> Work order:
The reply should hold every line of the data, unchanged and complete.

> Study material:
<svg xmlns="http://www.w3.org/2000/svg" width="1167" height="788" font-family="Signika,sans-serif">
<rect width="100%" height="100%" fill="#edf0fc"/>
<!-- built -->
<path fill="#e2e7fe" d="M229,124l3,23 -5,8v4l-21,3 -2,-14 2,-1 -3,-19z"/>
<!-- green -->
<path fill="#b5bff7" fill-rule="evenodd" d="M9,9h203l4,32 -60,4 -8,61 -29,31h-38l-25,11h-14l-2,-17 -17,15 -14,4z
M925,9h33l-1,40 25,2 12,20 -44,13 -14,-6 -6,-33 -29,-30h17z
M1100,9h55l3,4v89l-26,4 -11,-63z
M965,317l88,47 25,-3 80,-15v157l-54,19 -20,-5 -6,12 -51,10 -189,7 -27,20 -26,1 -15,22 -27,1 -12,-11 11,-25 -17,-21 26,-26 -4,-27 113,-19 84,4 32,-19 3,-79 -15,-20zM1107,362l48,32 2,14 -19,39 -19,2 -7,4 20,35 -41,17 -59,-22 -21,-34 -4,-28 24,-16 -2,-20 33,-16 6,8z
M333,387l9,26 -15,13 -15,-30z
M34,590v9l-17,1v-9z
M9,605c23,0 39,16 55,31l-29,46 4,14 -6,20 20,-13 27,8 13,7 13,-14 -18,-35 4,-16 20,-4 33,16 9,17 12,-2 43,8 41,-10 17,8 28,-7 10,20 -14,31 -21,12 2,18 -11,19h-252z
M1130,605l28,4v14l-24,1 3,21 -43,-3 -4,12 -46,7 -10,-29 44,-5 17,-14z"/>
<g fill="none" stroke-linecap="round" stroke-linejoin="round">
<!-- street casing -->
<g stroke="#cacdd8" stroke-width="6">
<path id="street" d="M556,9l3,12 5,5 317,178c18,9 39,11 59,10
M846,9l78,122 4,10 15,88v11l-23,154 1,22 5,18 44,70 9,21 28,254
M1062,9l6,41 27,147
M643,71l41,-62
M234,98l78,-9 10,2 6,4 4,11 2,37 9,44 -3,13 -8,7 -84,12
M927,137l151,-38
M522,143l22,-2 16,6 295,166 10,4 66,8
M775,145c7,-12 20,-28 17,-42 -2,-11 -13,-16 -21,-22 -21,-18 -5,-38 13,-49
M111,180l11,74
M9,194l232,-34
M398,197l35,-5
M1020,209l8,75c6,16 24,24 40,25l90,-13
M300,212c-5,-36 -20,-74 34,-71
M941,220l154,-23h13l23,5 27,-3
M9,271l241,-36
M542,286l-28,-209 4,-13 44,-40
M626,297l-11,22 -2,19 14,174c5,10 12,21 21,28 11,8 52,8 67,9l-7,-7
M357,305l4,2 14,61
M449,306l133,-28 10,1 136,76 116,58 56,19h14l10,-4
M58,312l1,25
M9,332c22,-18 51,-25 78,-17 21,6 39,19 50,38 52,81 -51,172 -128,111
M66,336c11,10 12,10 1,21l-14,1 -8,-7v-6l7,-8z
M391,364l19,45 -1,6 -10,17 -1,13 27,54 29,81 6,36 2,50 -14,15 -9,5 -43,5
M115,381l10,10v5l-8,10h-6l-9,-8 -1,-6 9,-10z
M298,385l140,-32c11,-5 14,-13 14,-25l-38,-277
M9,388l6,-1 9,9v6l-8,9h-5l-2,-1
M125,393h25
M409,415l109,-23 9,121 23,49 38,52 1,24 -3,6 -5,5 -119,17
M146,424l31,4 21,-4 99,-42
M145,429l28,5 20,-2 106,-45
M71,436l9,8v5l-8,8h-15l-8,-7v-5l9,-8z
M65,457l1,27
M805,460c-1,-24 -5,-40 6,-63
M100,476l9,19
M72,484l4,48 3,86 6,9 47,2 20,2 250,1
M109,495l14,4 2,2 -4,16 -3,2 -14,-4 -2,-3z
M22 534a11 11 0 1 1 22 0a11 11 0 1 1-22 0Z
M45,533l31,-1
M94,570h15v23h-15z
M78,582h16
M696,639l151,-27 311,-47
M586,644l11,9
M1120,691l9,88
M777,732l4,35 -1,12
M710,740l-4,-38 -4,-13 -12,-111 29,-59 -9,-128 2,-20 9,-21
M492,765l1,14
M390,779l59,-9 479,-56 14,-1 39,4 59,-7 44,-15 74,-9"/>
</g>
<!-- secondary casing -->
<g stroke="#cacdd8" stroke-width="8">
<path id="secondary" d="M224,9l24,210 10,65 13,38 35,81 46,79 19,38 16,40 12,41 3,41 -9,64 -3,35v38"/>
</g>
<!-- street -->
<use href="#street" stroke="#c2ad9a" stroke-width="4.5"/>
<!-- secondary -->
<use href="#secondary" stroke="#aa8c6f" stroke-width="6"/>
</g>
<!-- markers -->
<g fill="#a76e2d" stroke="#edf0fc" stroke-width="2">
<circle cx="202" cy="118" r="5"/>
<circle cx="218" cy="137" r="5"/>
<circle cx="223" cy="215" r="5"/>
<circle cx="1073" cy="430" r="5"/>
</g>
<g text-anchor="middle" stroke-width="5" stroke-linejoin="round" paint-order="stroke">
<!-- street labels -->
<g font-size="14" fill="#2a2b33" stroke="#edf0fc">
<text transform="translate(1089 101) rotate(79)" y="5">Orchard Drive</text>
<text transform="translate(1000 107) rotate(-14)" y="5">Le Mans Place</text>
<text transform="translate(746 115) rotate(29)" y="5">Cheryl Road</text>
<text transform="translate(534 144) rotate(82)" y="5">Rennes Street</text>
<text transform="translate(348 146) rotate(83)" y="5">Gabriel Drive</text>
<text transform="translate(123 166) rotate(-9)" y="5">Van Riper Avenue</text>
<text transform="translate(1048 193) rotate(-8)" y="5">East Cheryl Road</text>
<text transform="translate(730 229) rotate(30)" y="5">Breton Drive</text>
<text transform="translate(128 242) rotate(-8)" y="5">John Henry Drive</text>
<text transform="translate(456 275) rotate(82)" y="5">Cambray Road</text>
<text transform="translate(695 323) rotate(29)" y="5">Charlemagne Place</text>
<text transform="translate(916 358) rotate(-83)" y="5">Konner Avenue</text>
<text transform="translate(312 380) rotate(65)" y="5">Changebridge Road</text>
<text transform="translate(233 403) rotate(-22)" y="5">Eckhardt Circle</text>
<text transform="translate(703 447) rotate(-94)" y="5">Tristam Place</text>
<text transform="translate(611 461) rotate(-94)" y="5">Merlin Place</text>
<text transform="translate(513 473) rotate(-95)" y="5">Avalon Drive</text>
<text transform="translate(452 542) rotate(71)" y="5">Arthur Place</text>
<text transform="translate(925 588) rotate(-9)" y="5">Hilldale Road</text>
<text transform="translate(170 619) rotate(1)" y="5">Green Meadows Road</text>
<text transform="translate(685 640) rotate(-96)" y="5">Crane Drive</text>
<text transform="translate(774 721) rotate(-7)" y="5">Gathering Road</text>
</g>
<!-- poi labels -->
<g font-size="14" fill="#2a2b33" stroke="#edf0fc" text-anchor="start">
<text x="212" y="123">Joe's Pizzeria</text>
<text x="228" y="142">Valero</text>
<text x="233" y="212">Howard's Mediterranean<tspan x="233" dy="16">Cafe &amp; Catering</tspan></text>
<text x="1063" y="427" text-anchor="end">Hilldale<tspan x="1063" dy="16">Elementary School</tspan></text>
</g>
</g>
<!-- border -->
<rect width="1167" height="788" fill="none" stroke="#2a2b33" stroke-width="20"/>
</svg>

> Task solution:
<svg xmlns="http://www.w3.org/2000/svg" width="1167" height="788" font-family="Signika,sans-serif">
<rect width="100%" height="100%" fill="#edf0fc"/>
<!-- built -->
<path fill="#e2e7fe" d="M229,124l3,23 -5,8v4l-21,3 -2,-14 2,-1 -3,-19z"/>
<!-- green -->
<path fill="#b5bff7" fill-rule="evenodd" d="M9,9h203l4,32 -60,4 -8,61 -29,31h-38l-25,11h-14l-2,-17 -17,15 -14,4z
M925,9h33l-1,40 25,2 12,20 -44,13 -14,-6 -6,-33 -29,-30h17z
M1100,9h55l3,4v89l-26,4 -11,-63z
M965,317l88,47 25,-3 80,-15v157l-54,19 -20,-5 -6,12 -51,10 -189,7 -27,20 -26,1 -15,22 -27,1 -12,-11 11,-25 -17,-21 26,-26 -4,-27 113,-19 84,4 32,-19 3,-79 -15,-20zM1107,362l48,32 2,14 -19,39 -19,2 -7,4 20,35 -41,17 -59,-22 -21,-34 -4,-28 24,-16 -2,-20 33,-16 6,8z
M333,387l9,26 -15,13 -15,-30z
M34,590v9l-17,1v-9z
M9,605c23,0 39,16 55,31l-29,46 4,14 -6,20 20,-13 27,8 13,7 13,-14 -18,-35 4,-16 20,-4 33,16 9,17 12,-2 43,8 41,-10 17,8 28,-7 10,20 -14,31 -21,12 2,18 -11,19h-252z
M1130,605l28,4v14l-24,1 3,21 -43,-3 -4,12 -46,7 -10,-29 44,-5 17,-14z"/>
<g fill="none" stroke-linecap="round" stroke-linejoin="round">
<!-- street casing -->
<g stroke="#cacdd8" stroke-width="6">
<path id="street" d="M556,9l3,12 5,5 317,178c18,9 39,11 59,10
M846,9l78,122 4,10 15,88v11l-23,154 1,22 5,18 44,70 9,21 28,254
M1062,9l6,41 27,147
M643,71l41,-62
M234,98l78,-9 10,2 6,4 4,11 2,37 9,44 -3,13 -8,7 -84,12
M927,137l151,-38
M522,143l22,-2 16,6 295,166 10,4 66,8
M775,145c7,-12 20,-28 17,-42 -2,-11 -13,-16 -21,-22 -21,-18 -5,-38 13,-49
M111,180l11,74
M9,194l232,-34
M398,197l35,-5
M1020,209l8,75c6,16 24,24 40,25l90,-13
M300,212c-5,-36 -20,-74 34,-71
M941,220l154,-23h13l23,5 27,-3
M9,271l241,-36
M542,286l-28,-209 4,-13 44,-40
M626,297l-11,22 -2,19 14,174c5,10 12,21 21,28 11,8 52,8 67,9l-7,-7
M357,305l4,2 14,61
M449,306l133,-28 10,1 136,76 116,58 56,19h14l10,-4
M58,312l1,25
M9,332c22,-18 51,-25 78,-17 21,6 39,19 50,38 52,81 -51,172 -128,111
M66,336c11,10 12,10 1,21l-14,1 -8,-7v-6l7,-8z
M391,364l19,45 -1,6 -10,17 -1,13 27,54 29,81 6,36 2,50 -14,15 -9,5 -43,5
M115,381l10,10v5l-8,10h-6l-9,-8 -1,-6 9,-10z
M298,385l140,-32c11,-5 14,-13 14,-25l-38,-277
M9,388l6,-1 9,9v6l-8,9h-5l-2,-1
M125,393h25
M409,415l109,-23 9,121 23,49 38,52 1,24 -3,6 -5,5 -119,17
M146,424l31,4 21,-4 99,-42
M145,429l28,5 20,-2 106,-45
M71,436l9,8v5l-8,8h-15l-8,-7v-5l9,-8z
M65,457l1,27
M805,460c-1,-24 -5,-40 6,-63
M100,476l9,19
M72,484l4,48 3,86 6,9 47,2 20,2 250,1
M109,495l14,4 2,2 -4,16 -3,2 -14,-4 -2,-3z
M22 534a11 11 0 1 1 22 0a11 11 0 1 1-22 0Z
M45,533l31,-1
M94,570h15v23h-15z
M78,582h16
M696,639l151,-27 311,-47
M586,644l11,9
M1120,691l9,88
M777,732l4,35 -1,12
M710,740l-4,-38 -4,-13 -12,-111 29,-59 -9,-128 2,-20 9,-21
M492,765l1,14
M390,779l59,-9 479,-56 14,-1 39,4 59,-7 44,-15 74,-9"/>
</g>
<!-- secondary casing -->
<g stroke="#cacdd8" stroke-width="8">
<path id="secondary" d="M224,9l24,210 10,65 13,38 35,81 46,79 19,38 16,40 12,41 3,41 -9,64 -3,35v38"/>
</g>
<!-- street -->
<use href="#street" stroke="#c2ad9a" stroke-width="4.5"/>
<!-- secondary -->
<use href="#secondary" stroke="#aa8c6f" stroke-width="6"/>
</g>
<!-- markers -->
<g fill="#a76e2d" stroke="#edf0fc" stroke-width="2">
<circle cx="202" cy="118" r="5"/>
<circle cx="218" cy="137" r="5"/>
<circle cx="223" cy="215" r="5"/>
<circle cx="1073" cy="430" r="5"/>
</g>
<g text-anchor="middle" stroke-width="5" stroke-linejoin="round" paint-order="stroke">
<!-- street labels -->
<g font-size="14" fill="#2a2b33" stroke="#edf0fc">
<text transform="translate(1089 101) rotate(79)" y="5">Orchard Drive</text>
<text transform="translate(1000 107) rotate(-14)" y="5">Le Mans Place</text>
<text transform="translate(746 115) rotate(29)" y="5">Cheryl Road</text>
<text transform="translate(534 144) rotate(82)" y="5">Rennes Street</text>
<text transform="translate(348 146) rotate(83)" y="5">Gabriel Drive</text>
<text transform="translate(123 166) rotate(-9)" y="5">Van Riper Avenue</text>
<text transform="translate(1048 193) rotate(-8)" y="5">East Cheryl Road</text>
<text transform="translate(730 229) rotate(30)" y="5">Breton Drive</text>
<text transform="translate(128 242) rotate(-8)" y="5">John Henry Drive</text>
<text transform="translate(456 275) rotate(82)" y="5">Cambray Road</text>
<text transform="translate(695 323) rotate(29)" y="5">Charlemagne Place</text>
<text transform="translate(916 358) rotate(-83)" y="5">Konner Avenue</text>
<text transform="translate(312 380) rotate(65)" y="5">Changebridge Road</text>
<text transform="translate(233 403) rotate(-22)" y="5">Eckhardt Circle</text>
<text transform="translate(703 447) rotate(-94)" y="5">Tristam Place</text>
<text transform="translate(611 461) rotate(-94)" y="5">Merlin Place</text>
<text transform="translate(513 473) rotate(-95)" y="5">Avalon Drive</text>
<text transform="translate(452 542) rotate(71)" y="5">Arthur Place</text>
<text transform="translate(925 588) rotate(-9)" y="5">Hilldale Road</text>
<text transform="translate(170 619) rotate(1)" y="5">Green Meadows Road</text>
<text transform="translate(685 640) rotate(-96)" y="5">Crane Drive</text>
<text transform="translate(774 721) rotate(-7)" y="5">Gathering Road</text>
</g>
<!-- poi labels -->
<g font-size="14" fill="#2a2b33" stroke="#edf0fc" text-anchor="start">
<text x="212" y="123">Joe's Pizzeria</text>
<text x="228" y="142">Valero</text>
<text x="233" y="212">Howard's Mediterranean<tspan x="233" dy="16">Cafe &amp; Catering</tspan></text>
<text x="1063" y="427" text-anchor="end">Hilldale<tspan x="1063" dy="16">Elementary School</tspan></text>
</g>
</g>
<!-- border -->
<rect width="1167" height="788" fill="none" stroke="#2a2b33" stroke-width="20"/>
</svg>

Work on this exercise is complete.